** BEGIN **

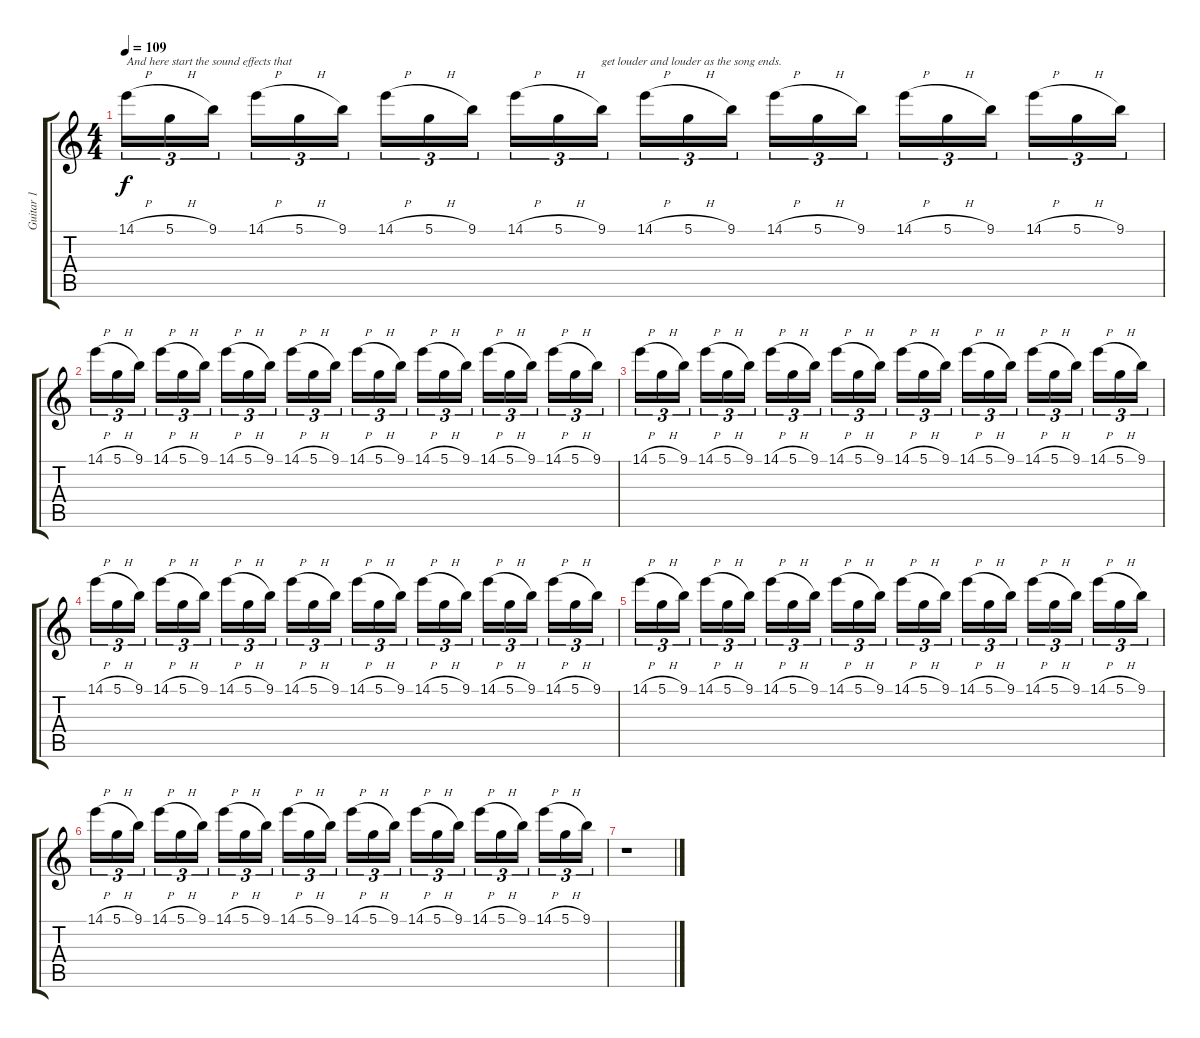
\track ("Guitar 1" "Guitar 1") {instrument distortionguitar}
\staff {score tabs}
\tuning (D4 A3 F3 C3 G2 C2) {hide}
\ts (4 4)
\tempo 109
\clef g2
\ks c
14.1{h}.16{tu (3 2) txt "And here start the sound effects that" dy f} 5.1{h}.16{tu (3 2)} 9.1.16{tu (3 2)} 14.1{h}.16{tu (3 2)} 5.1{h}.16{tu (3 2)} 9.1.16{tu (3 2)} 14.1{h}.16{tu (3 2)} 5.1{h}.16{tu (3 2)} 9.1.16{tu (3 2)} 14.1{h}.16{tu (3 2)} 5.1{h}.16{tu (3 2)} 9.1.16{tu (3 2) txt "get louder and louder as the song ends."} 14.1{h}.16{tu (3 2)} 5.1{h}.16{tu (3 2)} 9.1.16{tu (3 2)} 14.1{h}.16{tu (3 2)} 5.1{h}.16{tu (3 2)} 9.1.16{tu (3 2)} 14.1{h}.16{tu (3 2)} 5.1{h}.16{tu (3 2)} 9.1.16{tu (3 2)} 14.1{h}.16{tu (3 2)} 5.1{h}.16{tu (3 2)} 9.1.16{tu (3 2)} |
14.1{h}.16{tu (3 2)} 5.1{h}.16{tu (3 2)} 9.1.16{tu (3 2)} 14.1{h}.16{tu (3 2)} 5.1{h}.16{tu (3 2)} 9.1.16{tu (3 2)} 14.1{h}.16{tu (3 2)} 5.1{h}.16{tu (3 2)} 9.1.16{tu (3 2)} 14.1{h}.16{tu (3 2)} 5.1{h}.16{tu (3 2)} 9.1.16{tu (3 2)} 14.1{h}.16{tu (3 2)} 5.1{h}.16{tu (3 2)} 9.1.16{tu (3 2)} 14.1{h}.16{tu (3 2)} 5.1{h}.16{tu (3 2)} 9.1.16{tu (3 2)} 14.1{h}.16{tu (3 2)} 5.1{h}.16{tu (3 2)} 9.1.16{tu (3 2)} 14.1{h}.16{tu (3 2)} 5.1{h}.16{tu (3 2)} 9.1.16{tu (3 2)} |
14.1{h}.16{tu (3 2)} 5.1{h}.16{tu (3 2)} 9.1.16{tu (3 2)} 14.1{h}.16{tu (3 2)} 5.1{h}.16{tu (3 2)} 9.1.16{tu (3 2)} 14.1{h}.16{tu (3 2)} 5.1{h}.16{tu (3 2)} 9.1.16{tu (3 2)} 14.1{h}.16{tu (3 2)} 5.1{h}.16{tu (3 2)} 9.1.16{tu (3 2)} 14.1{h}.16{tu (3 2)} 5.1{h}.16{tu (3 2)} 9.1.16{tu (3 2)} 14.1{h}.16{tu (3 2)} 5.1{h}.16{tu (3 2)} 9.1.16{tu (3 2)} 14.1{h}.16{tu (3 2)} 5.1{h}.16{tu (3 2)} 9.1.16{tu (3 2)} 14.1{h}.16{tu (3 2)} 5.1{h}.16{tu (3 2)} 9.1.16{tu (3 2)} |
14.1{h}.16{tu (3 2)} 5.1{h}.16{tu (3 2)} 9.1.16{tu (3 2)} 14.1{h}.16{tu (3 2)} 5.1{h}.16{tu (3 2)} 9.1.16{tu (3 2)} 14.1{h}.16{tu (3 2)} 5.1{h}.16{tu (3 2)} 9.1.16{tu (3 2)} 14.1{h}.16{tu (3 2)} 5.1{h}.16{tu (3 2)} 9.1.16{tu (3 2)} 14.1{h}.16{tu (3 2)} 5.1{h}.16{tu (3 2)} 9.1.16{tu (3 2)} 14.1{h}.16{tu (3 2)} 5.1{h}.16{tu (3 2)} 9.1.16{tu (3 2)} 14.1{h}.16{tu (3 2)} 5.1{h}.16{tu (3 2)} 9.1.16{tu (3 2)} 14.1{h}.16{tu (3 2)} 5.1{h}.16{tu (3 2)} 9.1.16{tu (3 2)} |
14.1{h}.16{tu (3 2)} 5.1{h}.16{tu (3 2)} 9.1.16{tu (3 2)} 14.1{h}.16{tu (3 2)} 5.1{h}.16{tu (3 2)} 9.1.16{tu (3 2)} 14.1{h}.16{tu (3 2)} 5.1{h}.16{tu (3 2)} 9.1.16{tu (3 2)} 14.1{h}.16{tu (3 2)} 5.1{h}.16{tu (3 2)} 9.1.16{tu (3 2)} 14.1{h}.16{tu (3 2)} 5.1{h}.16{tu (3 2)} 9.1.16{tu (3 2)} 14.1{h}.16{tu (3 2)} 5.1{h}.16{tu (3 2)} 9.1.16{tu (3 2)} 14.1{h}.16{tu (3 2)} 5.1{h}.16{tu (3 2)} 9.1.16{tu (3 2)} 14.1{h}.16{tu (3 2)} 5.1{h}.16{tu (3 2)} 9.1.16{tu (3 2)} |
14.1{h}.16{tu (3 2)} 5.1{h}.16{tu (3 2)} 9.1.16{tu (3 2)} 14.1{h}.16{tu (3 2)} 5.1{h}.16{tu (3 2)} 9.1.16{tu (3 2)} 14.1{h}.16{tu (3 2)} 5.1{h}.16{tu (3 2)} 9.1.16{tu (3 2)} 14.1{h}.16{tu (3 2)} 5.1{h}.16{tu (3 2)} 9.1.16{tu (3 2)} 14.1{h}.16{tu (3 2)} 5.1{h}.16{tu (3 2)} 9.1.16{tu (3 2)} 14.1{h}.16{tu (3 2)} 5.1{h}.16{tu (3 2)} 9.1.16{tu (3 2)} 14.1{h}.16{tu (3 2)} 5.1{h}.16{tu (3 2)} 9.1.16{tu (3 2)} 14.1{h}.16{tu (3 2)} 5.1{h}.16{tu (3 2)} 9.1.16{tu (3 2)} |
r.1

** END **

● **Exercise prompt**: Collect each line of the material above that contains the string "louder".

● **Result below**:
14.1{h}.16{tu (3 2) txt "And here start the sound effects that" dy f} 5.1{h}.16{tu (3 2)} 9.1.16{tu (3 2)} 14.1{h}.16{tu (3 2)} 5.1{h}.16{tu (3 2)} 9.1.16{tu (3 2)} 14.1{h}.16{tu (3 2)} 5.1{h}.16{tu (3 2)} 9.1.16{tu (3 2)} 14.1{h}.16{tu (3 2)} 5.1{h}.16{tu (3 2)} 9.1.16{tu (3 2) txt "get louder and louder as the song ends."} 14.1{h}.16{tu (3 2)} 5.1{h}.16{tu (3 2)} 9.1.16{tu (3 2)} 14.1{h}.16{tu (3 2)} 5.1{h}.16{tu (3 2)} 9.1.16{tu (3 2)} 14.1{h}.16{tu (3 2)} 5.1{h}.16{tu (3 2)} 9.1.16{tu (3 2)} 14.1{h}.16{tu (3 2)} 5.1{h}.16{tu (3 2)} 9.1.16{tu (3 2)} |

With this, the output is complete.